Having so many LLM agent tools, you may think about running multiple agents in parallel for easy agent/model comparisons and quick re-rolls of changes per prompt. That's exactly where uzi comes in. It's a fairly simple project that lets you orchestrate local agents. It can run multiple agents in separate tmux sessions, each working in their own git workspace, on a separate branch. You can control multiple at once by passing stdin directly through tmux, all managed by uzi. Personally I'd take a different approach and use Docker or firecracker VMs for each agent, but then again - that might be more hassle than it's worth.
Regardless of the interface, there's still a serious issue with LLM generated code. The way LLMs write makes single files read really good, but only in separation. Whenever changes are contained within one file, one class, one function - the results are usually more than satisfactory. Once the logic is spread throughout different files, that's when everything falls apart. Again, in separation all new changes look fine, but they lack any design.

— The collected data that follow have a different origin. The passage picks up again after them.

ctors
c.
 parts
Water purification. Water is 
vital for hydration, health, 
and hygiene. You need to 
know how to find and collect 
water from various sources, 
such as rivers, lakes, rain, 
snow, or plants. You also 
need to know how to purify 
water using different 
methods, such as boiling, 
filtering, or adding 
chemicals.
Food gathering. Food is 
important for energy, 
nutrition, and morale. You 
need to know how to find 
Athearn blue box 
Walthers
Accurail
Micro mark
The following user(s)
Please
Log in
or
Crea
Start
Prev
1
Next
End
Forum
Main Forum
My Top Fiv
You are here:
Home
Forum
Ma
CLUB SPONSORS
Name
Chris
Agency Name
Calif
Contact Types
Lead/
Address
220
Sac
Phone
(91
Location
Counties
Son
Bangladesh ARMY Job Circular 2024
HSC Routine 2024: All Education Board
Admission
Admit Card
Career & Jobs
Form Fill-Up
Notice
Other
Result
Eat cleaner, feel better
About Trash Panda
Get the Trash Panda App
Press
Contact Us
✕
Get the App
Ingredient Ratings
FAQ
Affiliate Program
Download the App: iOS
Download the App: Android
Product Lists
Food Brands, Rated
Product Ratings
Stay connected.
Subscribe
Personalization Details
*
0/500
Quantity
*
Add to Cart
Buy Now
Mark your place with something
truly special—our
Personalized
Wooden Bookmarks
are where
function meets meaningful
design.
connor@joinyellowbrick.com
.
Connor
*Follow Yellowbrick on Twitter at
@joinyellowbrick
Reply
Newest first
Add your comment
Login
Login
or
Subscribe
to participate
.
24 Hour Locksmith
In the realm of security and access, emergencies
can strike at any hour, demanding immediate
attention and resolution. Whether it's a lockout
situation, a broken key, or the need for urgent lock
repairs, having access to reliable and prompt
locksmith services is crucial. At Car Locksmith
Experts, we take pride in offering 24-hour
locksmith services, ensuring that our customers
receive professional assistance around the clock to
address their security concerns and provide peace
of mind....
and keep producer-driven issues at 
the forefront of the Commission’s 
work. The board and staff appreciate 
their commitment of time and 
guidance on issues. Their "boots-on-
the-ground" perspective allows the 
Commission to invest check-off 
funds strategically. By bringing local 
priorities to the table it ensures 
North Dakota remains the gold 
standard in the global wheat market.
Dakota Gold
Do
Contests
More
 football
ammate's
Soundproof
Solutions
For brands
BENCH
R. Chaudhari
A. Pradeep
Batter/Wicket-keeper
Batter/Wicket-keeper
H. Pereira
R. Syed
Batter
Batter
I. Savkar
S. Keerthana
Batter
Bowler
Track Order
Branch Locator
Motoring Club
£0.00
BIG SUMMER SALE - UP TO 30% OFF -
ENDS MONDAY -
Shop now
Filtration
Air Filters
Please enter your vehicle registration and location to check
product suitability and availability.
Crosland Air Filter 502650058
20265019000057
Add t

The LLM does not really think and that lack of thought shows greatly in resulting interfaces, object relations, module separation, and all those other design decisions that human programmers with experience make intuitively on a whim. Generated code looks good on surface, but is very hard to work with later on. LLM agents are also not fully capable of utilizing existing code well for the same reason - they don't have complete enough understanding. Best they can do is explain bits of code, explain their goal out loud, and if those two match, make a decision to use a certain method. LLMs are thus happy to repeat themselves - it's easier for them to process and is therefore cheaper. It's far from how real programmers work. Real programmers don't use Pascal. Utilizing LLM tools well is a new skill to learn. They can enhance our work, but they need a competent human to drive them properly to really be useful.
There is a lot more to talk about: building tools around LLMs, building tools for LLMs, dense documentation, retrieval-augmented generation, fine-tuning, big models calling specialized models, transpilation, interesting tasks for LLMs... I will most likely come back to these topics later. For now - I'm excited to still have a lot to learn.